Pour Greta Thunberg, Donald Trump est «tellement extrême» qu'il a réveillé les gens sur le climat

Donald Trump «est tellement extrême, et dit des choses si extrêmes, que les gens se sont réveillés d'une certaine façon», selon Greta Thunberg. Donald Trump «est tellement extrême, et dit des choses si extrêmes, que les gens se sont réveillés d'une certaine façon», selon Greta Thunberg. [NICHOLAS KAMM / AFP]

Pour Greta Thunberg, le climatoscepticisme de Donald Trump a paradoxalement peut-être aidé la cause climatique, a-t-elle déclaré mardi 12 novembre à l'AFP.

«Il est tellement extrême, et dit des choses si extrêmes, que les gens se sont réveillés d'une certaine façon», a expliqué la militante suédoise pour le climat de 16 ans depuis Hampton, en Virginie, sur la côte Est des Etats-Unis, dans le voilier à bord duquel elle doit quitter le pays en direction de l'Europe ce mercredi matin. Parmi les prises de position «extrêmes» auxquelles fait référence Greta Thunberg figure notamment le retrait des Etats-Unis de l'accord de Paris sur le climat décidé par Donald Trump, qui a provoqué une vague de réprobation internationale.

«Quand il a été élu, je me suis dit que les gens allaient enfin se réveiller», a poursuivi celle qui vient d'achever un périple bien rempli de onze semaines en Amérique du Nord, durant lequel elle a tancé les dirigeants internationaux au cours d'un sommet sur le climat de l'ONU, rencontré Barack Obama et Justin Trudeau, reçu les clés de la ville de Montréal ou encore sillonné Etats-Unis et Canada à bord d'une Tesla prêtée par Arnold Schwarzenegger. «Peut-être qu'il (Donald Trump, NDLR) aide», a-t-elle conclu.

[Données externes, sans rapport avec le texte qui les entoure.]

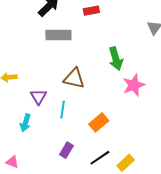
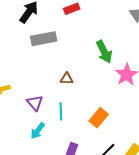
brown triangle: (74, 78) -> (67, 79), size x0.6
cyan arrow: (25, 123) -> (38, 131), moved, turned 30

Elle espère pouvoir participer à la COP25

La jeune activiste, initiatrice d'un mouvement mondial de grève de l'école pour le climat, est également revenue sur la scène, devenue virale, où on la voit jeter un regard noir à Donald Trump, alors que celui-ci arrive au «Sommet Action Climat» de l'ONU à New York fin septembre. «Je me demandais ce qu'il faisait là car il n'était pas censé venir...», explique-t-elle.

Alors qu'elle était prête à faire du bateau-stop pour rentrer en Europe, Greta Thunberg - acompagné de son père - va finalement effectuer son voyage retour vers le Vieux Continent à bord du catamaran d'un couple d'Australiens, baptisé La Vagabonde. Ce sera la deuxième traversée transatlantique de la jeune Suédoise, elle qui avait fait le trajet aller à bord d'un voilier «zéro carbone» skippé par Pierre Casiraghi, fils de la princesse Caroline de Monaco. L'adolescente espère arriver à temps pour la COP25 (2-13 décembre), où elle a été invitée, qui a été déplacée du Chili à l'Espagne à la dernière minute, en raison de la crise sociale qui secoue depuis plusieurs semaines le pays d'Amérique du Sud.